**ASSIGNMENT:** From the entries below, copy every line that holds the word "label".

**RECORDS TO USE:**
=-=-=-=-=
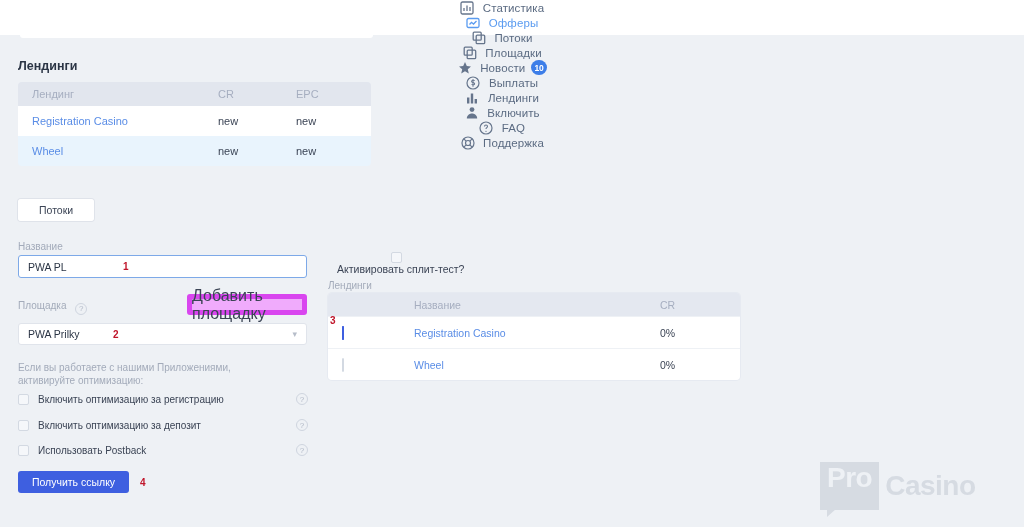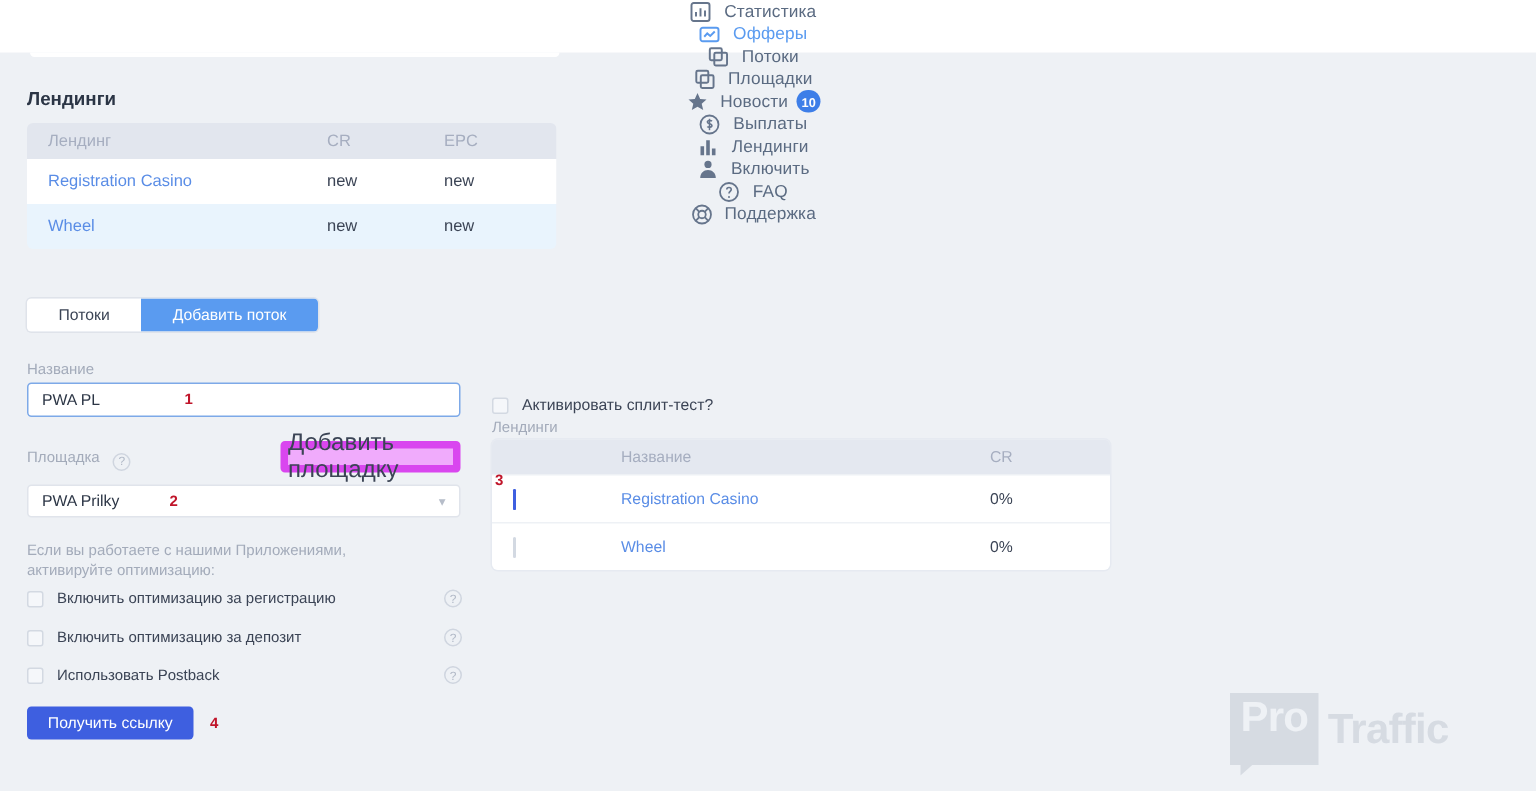--- a/index.html
+++ b/index.html
@@ -176,23 +176,24 @@
     position: absolute; left: 18px; top: 471px;
     width: 111px; height: 22px;
     background: #3e5fe0; border-radius: 3px;
     color: #fff; font-size: 10.5px;
     display: flex; align-items: center; justify-content: center;
     cursor: pointer;
   }
 
   
   .split-row {
-    position: absolute; left: 328px; top: 264px;
+    position: absolute; left: 328px; top: 252px;
     display: flex; align-items: center;
     cursor: pointer;
+    flex-direction: column;
   }
   .split-row .cbtxt { font-size: 10.5px; color: #3b4455; margin-left: 9px; }
 
   .rt-label {
     position: absolute; left: 328px; top: 280px;
     font-size: 10px; color: #a3abba;
   }
   .rt-table {
     position: absolute; left: 328px; top: 293px;
     width: 412px;
@@ -394,21 +395,20 @@
   </div>
   <div class="lnd-row alt">
     <div class="c-name">Wheel</div>
     <div class="c-cr">new</div>
     <div class="c-epc">new</div>
   </div>
 </div>
 
 <div class="tabs">
   <div class="tab">Потоки</div>
-  <div class="tab active">Добавить поток</div>
 </div>
 
 <div class="fld-label" style="left:18px; top:241px;">Название</div>
 <input class="txtinput" type="text" value="PWA PL" style="">
 <div class="anno" style="left:123px; top:261px;">1</div>
 
 <div class="fld-label" style="left:18px; top:300px;">
   <span>Площадка</span>
   <span class="qmark inline">?</span>
 </div>
@@ -469,14 +469,14 @@
       <span class="cbox"></span>
     </div>
     <div class="rt-name">Wheel</div>
     <div class="rt-cr">0%</div>
   </div>
 </div>
 <div class="anno" style="left:330px; top:315px;">3</div>
 
 <div class="wmark">
   <span class="wm-pro">Pro</span>
-  <span class="wm-traffic">Traffic</span>
+  <span class="wm-traffic">Casino</span>
 </div>
 
 </body></html>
=-=-=-=-=
**TASK RESULT:**
   .rt-label {
 <div class="fld-label" style="left:18px; top:241px;">Название</div>
 <div class="fld-label" style="left:18px; top:300px;">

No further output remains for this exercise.